COP28 À DUBAÏ : LE MALI DÉFEND LES INTÉRÊTS DU SAHEL

Démarrés le 30 novembre 2023, les quatre premiers jours de la conférence des parties sur le climat des Nations-Unies(COP28) ont permis la mobilisation de plus de 57 milliards de dollars pour lutter contre les problèmes du climat. La délégation malienne dont à la tête le ministre de l’environnement, Mamadou Samaké, a sur les lieux 13 projets sur la protection du climat.

A l’entame des négociations entre les parties du monde, un montant de 725 millions de dollars ont déjà été promis pour constituer le fonds Pertes et Dommage et 3,5 milliards de dollars ont été annoncés pour reconstituer le Fonds vert pour le climat.

Le Mali étant l’un des pays africains à créer son propre fond vert, a prévu la mobilisation d’importants financements auprès des investisseurs pour environ 13 projets sur la sécurité climatique dans la région du Sahel.

«L’Afrique est le continent le plus vulnérable et en Afrique c’est le Sahel qui est la zone la plus vulnérable par rapport aux conséquences des changements climatiques. Il faut que cette spécificité du Sahel soit reconnus par les acteurs du climat et en conséquent que nous puissions recevoir les financements nécessaires pour pouvoir accompagner nos projets de développement pour renforcer la résilience des populations qui subissent les conséquences des changements climatiques» a affirmé Mamadou Samaké, ministre de l’environnement de l’assainissement et de développement durable. 

Il a informé que le gouvernement a aussi lancé le processus d’accréditation aux fonds verts pour un certain nombre de structures. 

Mettre la santé au cœur des actions climatique, a été un aspect particulièrement abordé. Le Colonel Assa Badiallo Touré a indiqué que le Mali a souscrit à la déclaration de la Cop28 sur la santé après un examen attentif. Cette déclaration recommande une augmentation du budget alloué au climat, à la santé sur le plan national et avec les partenaires.

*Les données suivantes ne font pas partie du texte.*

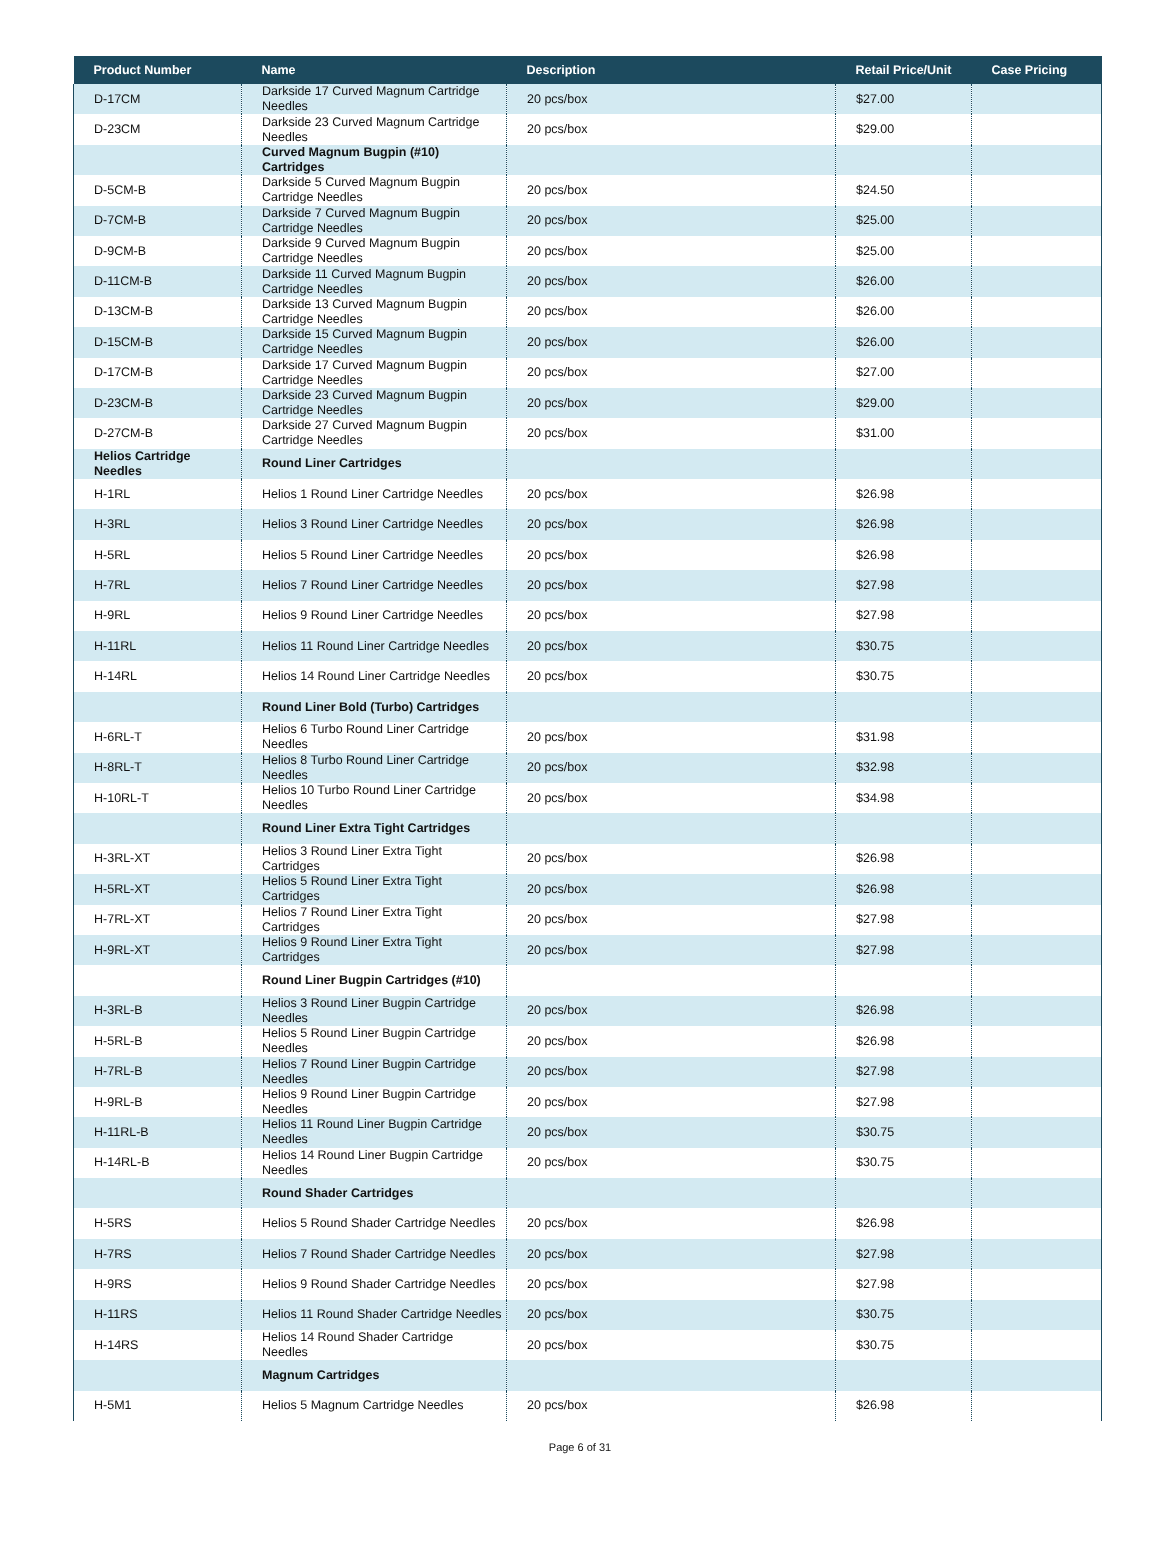| Product Number | Name | Description | Retail Price/Unit | Case Pricing |
| --- | --- | --- | --- | --- |
| D-17CM | Darkside 17 Curved Magnum Cartridge Needles | 20 pcs/box | $27.00 | |
| D-23CM | Darkside 23 Curved Magnum Cartridge Needles | 20 pcs/box | $29.00 | |
| | Curved Magnum Bugpin (#10) Cartridges | | | |
| D-5CM-B | Darkside 5 Curved Magnum Bugpin Cartridge Needles | 20 pcs/box | $24.50 | |
| D-7CM-B | Darkside 7 Curved Magnum Bugpin Cartridge Needles | 20 pcs/box | $25.00 | |
| D-9CM-B | Darkside 9 Curved Magnum Bugpin Cartridge Needles | 20 pcs/box | $25.00 | |
| D-11CM-B | Darkside 11 Curved Magnum Bugpin Cartridge Needles | 20 pcs/box | $26.00 | |
| D-13CM-B | Darkside 13 Curved Magnum Bugpin Cartridge Needles | 20 pcs/box | $26.00 | |
| D-15CM-B | Darkside 15 Curved Magnum Bugpin Cartridge Needles | 20 pcs/box | $26.00 | |
| D-17CM-B | Darkside 17 Curved Magnum Bugpin Cartridge Needles | 20 pcs/box | $27.00 | |
| D-23CM-B | Darkside 23 Curved Magnum Bugpin Cartridge Needles | 20 pcs/box | $29.00 | |
| D-27CM-B | Darkside 27 Curved Magnum Bugpin Cartridge Needles | 20 pcs/box | $31.00 | |
| Helios Cartridge Needles | Round Liner Cartridges | | | |
| H-1RL | Helios 1 Round Liner Cartridge Needles | 20 pcs/box | $26.98 | |
| H-3RL | Helios 3 Round Liner Cartridge Needles | 20 pcs/box | $26.98 | |
| H-5RL | Helios 5 Round Liner Cartridge Needles | 20 pcs/box | $26.98 | |
| H-7RL | Helios 7 Round Liner Cartridge Needles | 20 pcs/box | $27.98 | |
| H-9RL | Helios 9 Round Liner Cartridge Needles | 20 pcs/box | $27.98 | |
| H-11RL | Helios 11 Round Liner Cartridge Needles | 20 pcs/box | $30.75 | |
| H-14RL | Helios 14 Round Liner Cartridge Needles | 20 pcs/box | $30.75 | |
| | Round Liner Bold (Turbo) Cartridges | | | |
| H-6RL-T | Helios 6 Turbo Round Liner Cartridge Needles | 20 pcs/box | $31.98 | |
| H-8RL-T | Helios 8 Turbo Round Liner Cartridge Needles | 20 pcs/box | $32.98 | |
| H-10RL-T | Helios 10 Turbo Round Liner Cartridge Needles | 20 pcs/box | $34.98 | |
| | Round Liner Extra Tight Cartridges | | | |
| H-3RL-XT | Helios 3 Round Liner Extra Tight Cartridges | 20 pcs/box | $26.98 | |
| H-5RL-XT | Helios 5 Round Liner Extra Tight Cartridges | 20 pcs/box | $26.98 | |
| H-7RL-XT | Helios 7 Round Liner Extra Tight Cartridges | 20 pcs/box | $27.98 | |
| H-9RL-XT | Helios 9 Round Liner Extra Tight Cartridges | 20 pcs/box | $27.98 | |
| | Round Liner Bugpin Cartridges (#10) | | | |
| H-3RL-B | Helios 3 Round Liner Bugpin Cartridge Needles | 20 pcs/box | $26.98 | |
| H-5RL-B | Helios 5 Round Liner Bugpin Cartridge Needles | 20 pcs/box | $26.98 | |
| H-7RL-B | Helios 7 Round Liner Bugpin Cartridge Needles | 20 pcs/box | $27.98 | |
| H-9RL-B | Helios 9 Round Liner Bugpin Cartridge Needles | 20 pcs/box | $27.98 | |
| H-11RL-B | Helios 11 Round Liner Bugpin Cartridge Needles | 20 pcs/box | $30.75 | |
| H-14RL-B | Helios 14 Round Liner Bugpin Cartridge Needles | 20 pcs/box | $30.75 | |
| | Round Shader Cartridges | | | |
| H-5RS | Helios 5 Round Shader Cartridge Needles | 20 pcs/box | $26.98 | |
| H-7RS | Helios 7 Round Shader Cartridge Needles | 20 pcs/box | $27.98 | |
| H-9RS | Helios 9 Round Shader Cartridge Needles | 20 pcs/box | $27.98 | |
| H-11RS | Helios 11 Round Shader Cartridge Needles | 20 pcs/box | $30.75 | |
| H-14RS | Helios 14 Round Shader Cartridge Needles | 20 pcs/box | $30.75 | |
| | Magnum Cartridges | | | |
| H-5M1 | Helios 5 Magnum Cartridge Needles | 20 pcs/box | $26.98 | |
Page 6 of 31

Dr Togola Ibrahim, président de Mali Folkecenter Nyetaa, une organisation non gouvernementale au niveau national et du Reso Climat Mali a affirmé que la question du climat est commune et à son avis l’éducation environnementale est un facteur clé pour faire face aux menaces de la planète. Il considère que l’Afrique est un continent résilient qui doit apprendre à valoriser ses ressources humaines telles que les paysans, éleveurs, agriculteurs et bien d’autres.

Les thématiques de la Cop28 sont axées entre autres sur la transition des énergies fossiles vers les énergies renouvelables; le dédommagement des pays les plus fragiles face aux changements climatiques; les projets finances-climats; la question du méthane et la question alimentaire.

«L’ambition de maintenir l’augmentation de la température globale à 1,5, est encore possible. Mais si nous n’agissons pas maintenant, cette ambition ne sera plus respectée et ce sera dommage pour l’humanité entière» a déclaré Mamadou Samaké, ministre de l’environnement, du Mali.

En dépit d’être ressortissant du pays le plus grand producteur de pétrole, le président de la Cop28, Sultan Al Jaber  se dit favorable à la limitation du réchauffement climatique de 1,5° au cours des 7 prochaines années. 

Les Émirats arabes unis ont lancé un fonds de 30 milliards de dollars pour les financements privés dans les pays du Sud.

Quant à l’opérationnalisation du nouveau Fonds pour les pertes et préjudices,  le Secrétaire général de l’ONU, António Guterres, a salué cette décision en disant qu’il s’agit d’un « Outil essentiel pour assurer la justice climatique ».

Les pays parties prenants au Cop28 sont tous unanimes sur l’élimination des énergies fossiles vers la transition énergétique. A cet effet les grands industriels internationaux ont été interpellés d’amorcer la transition vers les énergies renouvelables pour la protection de l’environnement.

Le ministre de l’environnement, Mamadou Samaké, a informé qu’au cours de ces négociations, une attention particulière a été portée sur l’agriculture familiale en termes d’assistance. Il s’agit de rehausser le niveau technologique de ces agriculteurs pour augmenter leur productivité mais aussi protéger l’environnement.